Não hostilizar, mas estar atento — foi esse o sinal que Margrethe Vestager quis passar esta quarta-feira ao explicar esta medida: “A economia europeia é aberta e está estreitamente ligada ao resto do mundo. Para que estas características continuem a representar vantagens, temos de estar atentos, pelo que precisamos de dispor dos instrumentos adequados para assegurar que as subvenções estrangeiras não causem distorções no nosso mercado, à semelhança do que fazemos com as subvenções nacionais”.

O sector petrolífero, a indústria farmacêutica, equipamento eléctrico e produtos electrónicos e ópticos são áreas de negócio onde a presença estrangeira já é “significativa”, lembrava então o executivo comunitário em Março de 2019.

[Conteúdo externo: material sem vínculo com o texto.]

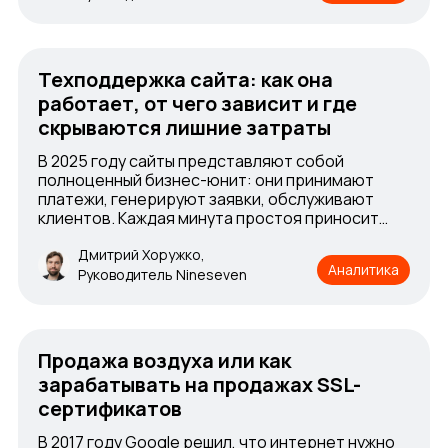
Техподдержка сайта: как она
работает, от чего зависит и где
скрываются лишние затраты
В 2025 году сайты представляют собой
полноценный бизнес-юнит: они принимают
платежи, генерируют заявки, обслуживают
клиентов. Каждая минута простоя приносит
реальные убытки, поэтому бизнес не может
задвигать техническую поддержку веб-
Дмитрий Хоружко,
Аналитика
ресурса на второй план — чинить, если
Руководитель Nineseven
ломается, раз в год обновлять движок
Продажа воздуха или как
зарабатывать на продажах SSL-
сертификатов
В 2017 году Google решил, что интернет нужно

Em Portugal, a presença de investidores chineses, de Macau ou de Hong Kong existe em sectores-chave e cresceu a partir da crise europeia, desde a energia à banca, passando pela comunicação social. A EDP tem como accionista principal a China Three Gorges; na REN está presente a State Grid of China; no BCP é accionista a Fosun, também presente na seguradora Fidelidade e na Luz Saúde (comprada ao antigo Grupo Espírito Santo); o banco de investimento Haitong (ex-Banco Espírito Santo Investimento) foi comprado por este grupo de Hong Kong; e a Global Media (dona da TSF, do Diário de Notícias, Jornal de Notícias ou O Jogo) tem como accionista de referência o grupo KNJ Global Holdings Limited, do empresário Kevin Ho, ligado a Macau.